• Problem: Check each line of the entries below for the word "down", and copy the lines that have it.

• Task input:
━━━━━━━━━━━━━━━━━━━━

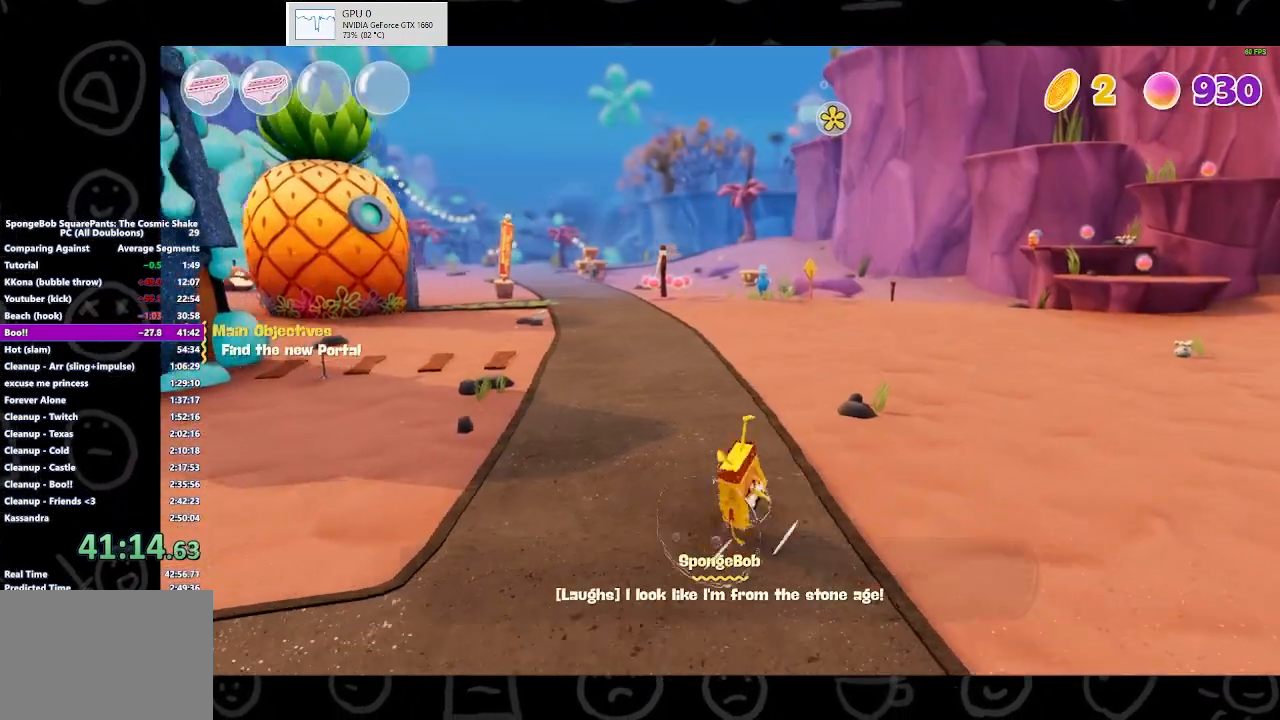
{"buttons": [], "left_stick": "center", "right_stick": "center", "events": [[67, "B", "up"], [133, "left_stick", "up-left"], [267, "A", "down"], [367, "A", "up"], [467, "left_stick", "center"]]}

━━━━━━━━━━━━━━━━━━━━

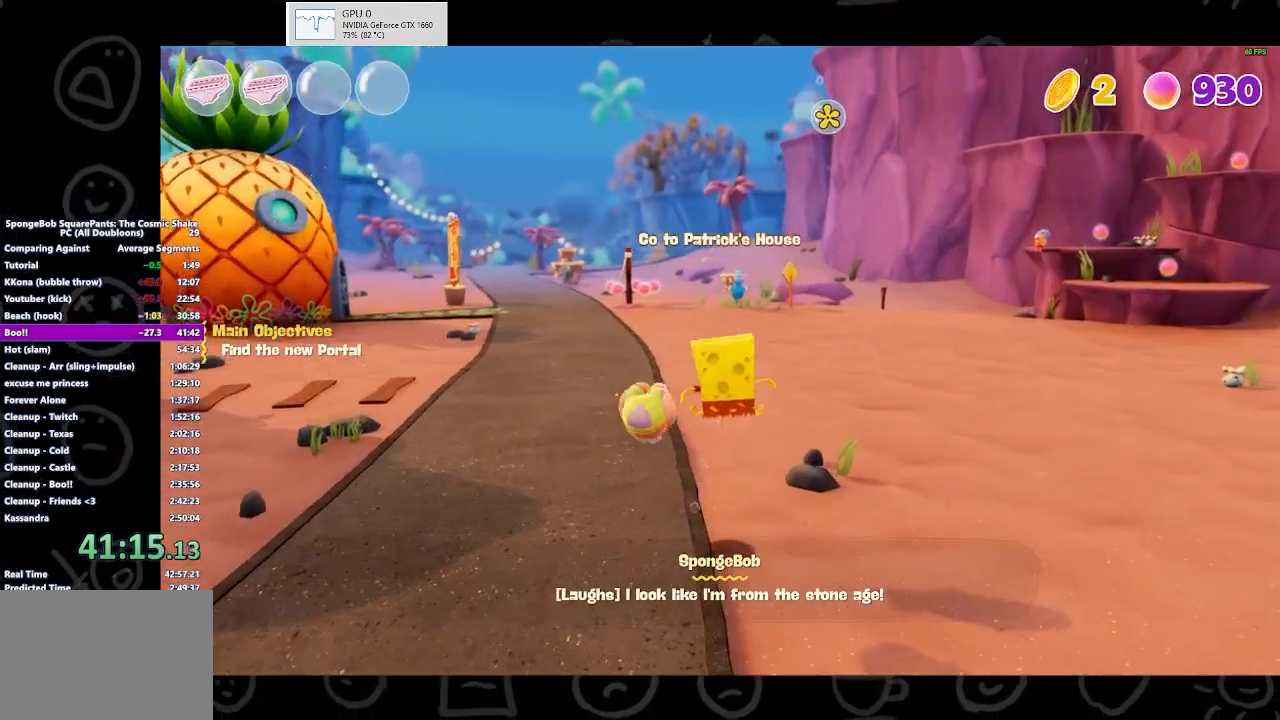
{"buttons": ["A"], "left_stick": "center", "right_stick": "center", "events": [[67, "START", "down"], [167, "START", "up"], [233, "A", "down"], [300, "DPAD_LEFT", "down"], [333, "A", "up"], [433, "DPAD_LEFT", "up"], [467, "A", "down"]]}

━━━━━━━━━━━━━━━━━━━━

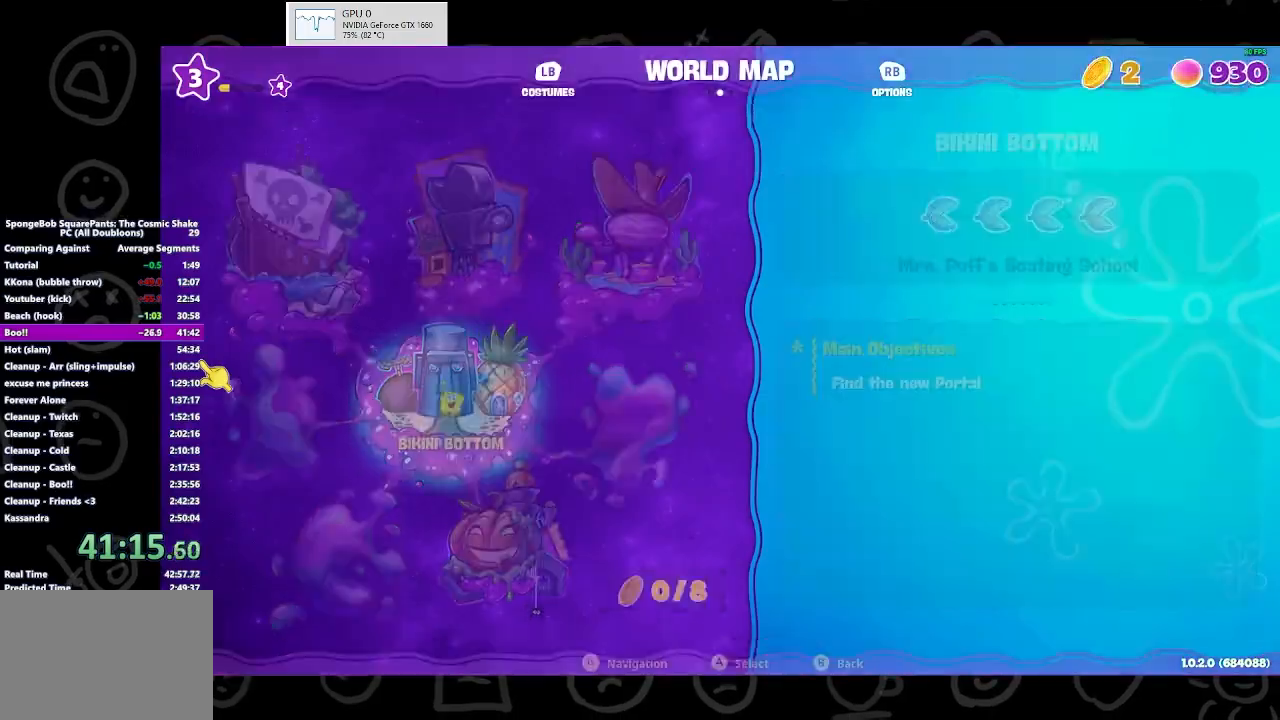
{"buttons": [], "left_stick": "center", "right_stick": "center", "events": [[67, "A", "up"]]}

━━━━━━━━━━━━━━━━━━━━

• Output of the exercise:
{"buttons": [], "left_stick": "center", "right_stick": "center", "events": [[67, "B", "up"], [133, "left_stick", "up-left"], [267, "A", "down"], [367, "A", "up"], [467, "left_stick", "center"]]}
{"buttons": ["A"], "left_stick": "center", "right_stick": "center", "events": [[67, "START", "down"], [167, "START", "up"], [233, "A", "down"], [300, "DPAD_LEFT", "down"], [333, "A", "up"], [433, "DPAD_LEFT", "up"], [467, "A", "down"]]}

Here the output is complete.